GERMANY

Student poverty: One-third were at risk before energy crisis

Recently released official statistics suggest that well over one-third of German students were already at risk of poverty last year, prompting the German National Association for Student Affairs or Deutsches Studentenwerk (DSW) to call on government for more financial support for students struggling with cost-of-living increases.

According to the Federal Statistical Office of Germany (Destasis), 37.9% of students in Germany were poverty-vulnerable in 2021.

The Destasis figures are part of the EU-SILC (European Union Statistics on Income and Living Conditions) data compiled last year. EU-SILC defines an individual threatened by poverty as having less than 60% of the overall population’s average income at his or her disposal, with the threshold for people living on their own lying at a net €1,251 (US$1,300) a month in Germany.

Students living alone or with other students

Among students living on their own or exclusively together with other students, the share of poverty-vulnerable students was at 71.1%, considerably higher than the overall share of poverty-vulnerable students in the total student population. Last year, the total share of the German population threatened by poverty was at 15.8%.

Destasis also states that 38.5% of students were last year already living in households unable to pay unexpected major expenses out of their own financial resources – ahead of the current energy crisis. This applied to 55.8% of the students living on their own or sharing flats with other students. The figure for the overall population was 31.9%.

Destasis points out that housing costs, accounting for 31.6% of overall expenditure on average, left many students with little financial scope for other areas in 2021. Again, this share was significantly higher than average housing costs for the population at large, which was at 23.3%.

And on average, students on their own or sharing flats with other students had to spend 51.1% of their income on housing.

A ‘dramatic’ crisis

“Students are facing a dramatic social crisis this winter,” says DSW General Secretary Matthias Anbuhl. “Emerging from the COVID-19 pandemic already on their last legs financially and mentally, they now face a situation in which they often do not know how they will afford food, gas and electricity, given the skyrocketing prices.”

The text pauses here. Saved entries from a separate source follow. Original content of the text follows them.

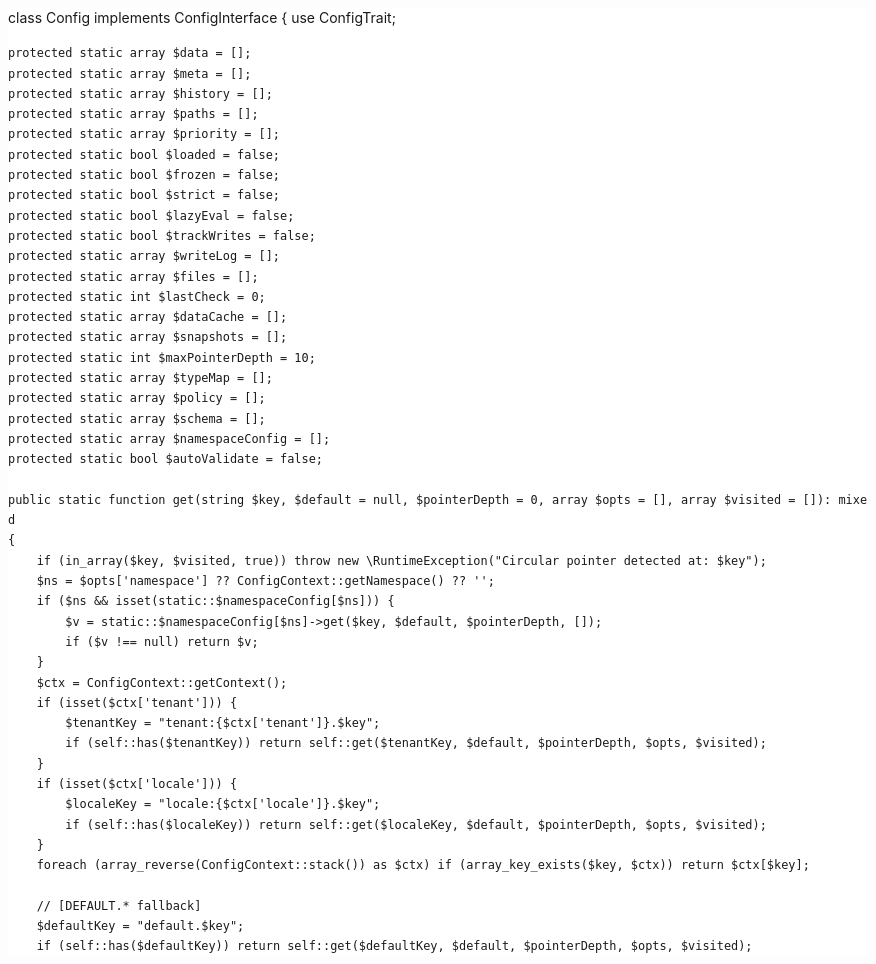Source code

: class Config implements ConfigInterface
{
    use ConfigTrait;

    protected static array $data = [];
    protected static array $meta = [];
    protected static array $history = [];
    protected static array $paths = [];
    protected static array $priority = [];
    protected static bool $loaded = false;
    protected static bool $frozen = false;
    protected static bool $strict = false;
    protected static bool $lazyEval = false;
    protected static bool $trackWrites = false;
    protected static array $writeLog = [];
    protected static array $files = [];
    protected static int $lastCheck = 0;
    protected static array $dataCache = [];
    protected static array $snapshots = [];
    protected static int $maxPointerDepth = 10;
    protected static array $typeMap = [];
    protected static array $policy = [];
    protected static array $schema = [];
    protected static array $namespaceConfig = [];
    protected static bool $autoValidate = false;

    public static function get(string $key, $default = null, $pointerDepth = 0, array $opts = [], array $visited = []): mixed
    {
        if (in_array($key, $visited, true)) throw new \RuntimeException("Circular pointer detected at: $key");
        $ns = $opts['namespace'] ?? ConfigContext::getNamespace() ?? '';
        if ($ns && isset(static::$namespaceConfig[$ns])) {
            $v = static::$namespaceConfig[$ns]->get($key, $default, $pointerDepth, []);
            if ($v !== null) return $v;
        }
        $ctx = ConfigContext::getContext();
        if (isset($ctx['tenant'])) {
            $tenantKey = "tenant:{$ctx['tenant']}.$key";
            if (self::has($tenantKey)) return self::get($tenantKey, $default, $pointerDepth, $opts, $visited);
        }
        if (isset($ctx['locale'])) {
            $localeKey = "locale:{$ctx['locale']}.$key";
            if (self::has($localeKey)) return self::get($localeKey, $default, $pointerDepth, $opts, $visited);
        }
        foreach (array_reverse(ConfigContext::stack()) as $ctx) if (array_key_exists($key, $ctx)) return $ctx[$key];

        // [DEFAULT.* fallback]
        $defaultKey = "default.$key";
        if (self::has($defaultKey)) return self::get($defaultKey, $default, $pointerDepth, $opts, $visited);
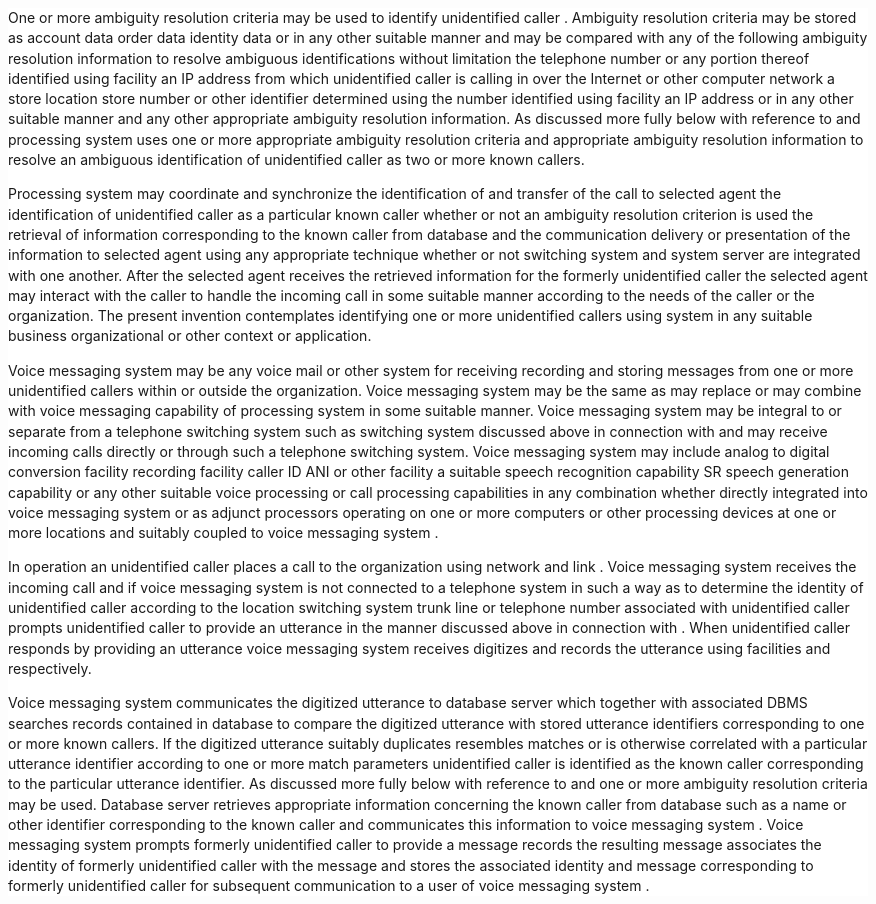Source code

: One or more ambiguity resolution criteria may be used to identify unidentified caller . Ambiguity resolution criteria may be stored as account data order data identity data or in any other suitable manner and may be compared with any of the following ambiguity resolution information to resolve ambiguous identifications without limitation the telephone number or any portion thereof identified using facility an IP address from which unidentified caller is calling in over the Internet or other computer network a store location store number or other identifier determined using the number identified using facility an IP address or in any other suitable manner and any other appropriate ambiguity resolution information. As discussed more fully below with reference to and processing system uses one or more appropriate ambiguity resolution criteria and appropriate ambiguity resolution information to resolve an ambiguous identification of unidentified caller as two or more known callers.

Processing system may coordinate and synchronize the identification of and transfer of the call to selected agent the identification of unidentified caller as a particular known caller whether or not an ambiguity resolution criterion is used the retrieval of information corresponding to the known caller from database and the communication delivery or presentation of the information to selected agent using any appropriate technique whether or not switching system and system server are integrated with one another. After the selected agent receives the retrieved information for the formerly unidentified caller the selected agent may interact with the caller to handle the incoming call in some suitable manner according to the needs of the caller or the organization. The present invention contemplates identifying one or more unidentified callers using system in any suitable business organizational or other context or application.

Voice messaging system may be any voice mail or other system for receiving recording and storing messages from one or more unidentified callers within or outside the organization. Voice messaging system may be the same as may replace or may combine with voice messaging capability of processing system in some suitable manner. Voice messaging system may be integral to or separate from a telephone switching system such as switching system discussed above in connection with and may receive incoming calls directly or through such a telephone switching system. Voice messaging system may include analog to digital conversion facility recording facility caller ID ANI or other facility a suitable speech recognition capability SR speech generation capability or any other suitable voice processing or call processing capabilities in any combination whether directly integrated into voice messaging system or as adjunct processors operating on one or more computers or other processing devices at one or more locations and suitably coupled to voice messaging system .

In operation an unidentified caller places a call to the organization using network and link . Voice messaging system receives the incoming call and if voice messaging system is not connected to a telephone system in such a way as to determine the identity of unidentified caller according to the location switching system trunk line or telephone number associated with unidentified caller prompts unidentified caller to provide an utterance in the manner discussed above in connection with . When unidentified caller responds by providing an utterance voice messaging system receives digitizes and records the utterance using facilities and respectively.

Voice messaging system communicates the digitized utterance to database server which together with associated DBMS searches records contained in database to compare the digitized utterance with stored utterance identifiers corresponding to one or more known callers. If the digitized utterance suitably duplicates resembles matches or is otherwise correlated with a particular utterance identifier according to one or more match parameters unidentified caller is identified as the known caller corresponding to the particular utterance identifier. As discussed more fully below with reference to and one or more ambiguity resolution criteria may be used. Database server retrieves appropriate information concerning the known caller from database such as a name or other identifier corresponding to the known caller and communicates this information to voice messaging system . Voice messaging system prompts formerly unidentified caller to provide a message records the resulting message associates the identity of formerly unidentified caller with the message and stores the associated identity and message corresponding to formerly unidentified caller for subsequent communication to a user of voice messaging system .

According to Anbuhl, international students are especially hard hit by the crisis, with an average €140 less at their disposal than their fellow German students.

Anbuhl has called for more government support for students to cope with the crisis, including direct payments to cover heating costs.

But he also reiterated the DSW’s demand that BAföG (Bundesausbildungsförderungsgesetz government funding) grants and loans based on the federal grant law be raised and automatically adjusted to price levels as inflation bites. BAföG levels were at €579 on average last winter semester and were paid out to 468,000 students.

Furthermore, the DSW demands that state governments provide more funding for the student services it runs, so that rising energy and food costs at halls of residence and student restaurants need not be passed on to students.